Elsewhere, Nichias, a producer of materials for construction and semiconductors, is also capturing structural drivers such as rising demand for AI chips and R&D on safety measures for nuclear power. Nichias also has its eye on total shareholder return with a target dividend payout policy. Share buybacks are also possible since it has excess cash as a funding source.

Regulatory environment

A key driver to uplift the valuation of small and mid-cap stocks is their potential for improving capital efficiency. More small- and mid-cap companies have the potential for further capital management initiatives than large-cap companies.
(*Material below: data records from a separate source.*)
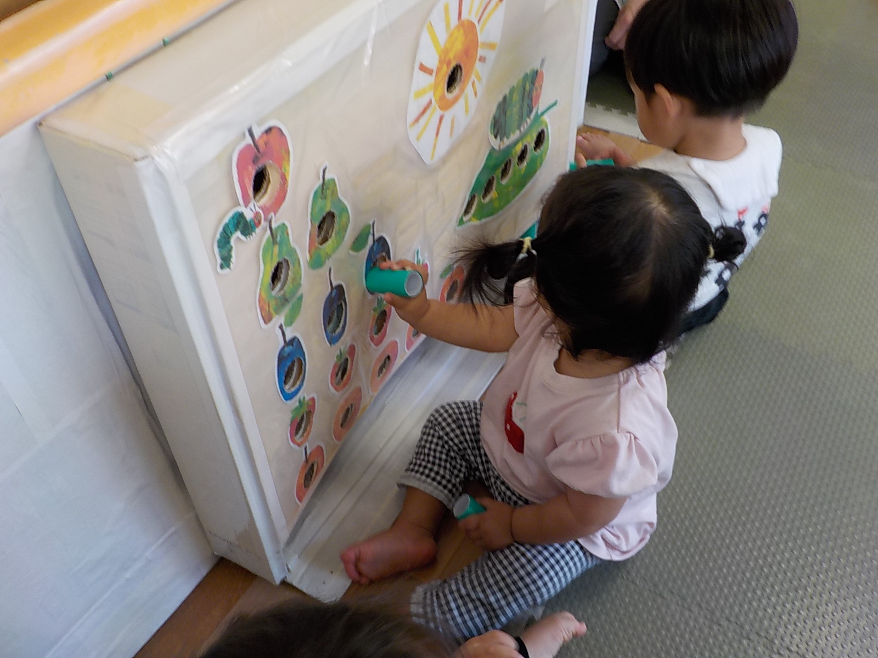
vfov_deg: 46.8
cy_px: 329
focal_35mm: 30
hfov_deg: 60.0
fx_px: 761
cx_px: 439
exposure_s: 1/30
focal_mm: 4.1
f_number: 3.3
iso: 140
“While Tokyo Stock Exchange’s actions are not explicitly targeted at small- or mid-cap companies, one of the reasons the regulators introduced the guidance to call for higher capital efficiency is that too many companies are trading below price-to-book3 of 1x (Source: Bloomb­erg and Nikko AM, as of Nov 30, 2024) in Japan, many of them being small-caps,” Nikko AM says. From that view, the impact on the small-cap value segment is likely to be larger than for the rest of the market.
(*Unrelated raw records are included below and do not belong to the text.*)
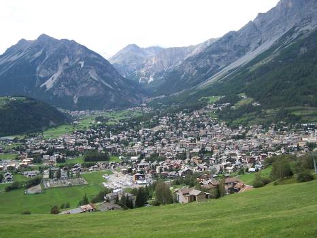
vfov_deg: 37.8
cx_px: 158
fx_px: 348
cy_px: 119
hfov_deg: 49.0
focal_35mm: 38
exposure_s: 1/350
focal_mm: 6.3
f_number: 2.8
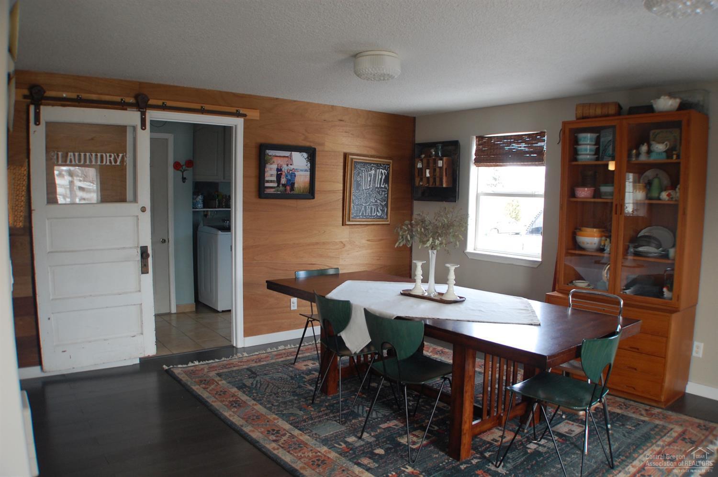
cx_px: 359
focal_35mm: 33
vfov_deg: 39.9
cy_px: 238
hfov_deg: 57.3
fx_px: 658
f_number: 4
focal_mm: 22
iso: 400
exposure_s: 1/60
“We are starting to see companies with more sophisticated financial targets, and they have much to improve in terms of business operation and capital management,” Nikko AM indicates.

Other catalysts are expected to be specific to the industry and individual companies, as small- and mid-cap stock selections often represent bottom-up investment opportunities, which are focused on analysing individual companies.
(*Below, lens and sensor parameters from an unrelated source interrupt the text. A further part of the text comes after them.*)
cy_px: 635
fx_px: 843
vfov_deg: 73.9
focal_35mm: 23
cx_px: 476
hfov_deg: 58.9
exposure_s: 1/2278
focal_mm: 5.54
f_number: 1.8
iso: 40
Best-placed to identify small and mid-cap stocks

Primarily, Japan’s exit from its lost decades is expected to drive a recovery in domestic demand, where small and mid-cap stocks are more exposed than large-cap corporates. Improving shareholder returns are expected to drive small and mid-cap stocks because the opportunities for higher capital efficiency within this segment are greater than other market segments, with many stocks trading below a price-to-book ratio of 1x.

“We believe there are more undervalued small and mid-cap companies compared to large-cap companies due to a lack of sell-side research coverage. Furthermore, more small and mid-cap companies have excess capital,” Nikko AM says.

Nikko AM covers around 1,000 Japanese stocks, which include small and mid-cap stocks, with expertise that averages 16 years of experience in the Japan equity market. One of Japan’s largest asset managers, Nikko AM’s portfolio managers and analysts have direct access to management teams of companies and they have had over 9,000 meetings in a year, of which around half are one-on-one meetings (Source: Nikko AM, March 31, 2024).

Glossary

1 Market capitalisation indicates the value of a company. Nikko AM defines Japanese small- and medium-sized companies as those with a market cap of about JPY50 billion to 200 billion and large companies as those with a market cap of above JPY200 billion.

Net cash to equity ratio refers to cash a company has after excluding debt and divided by shareholders’ equity.

3 Price-to-book ratio: A company’s stock price per share divided by its book value per share. It shows the market valuation of a company compared to its book value.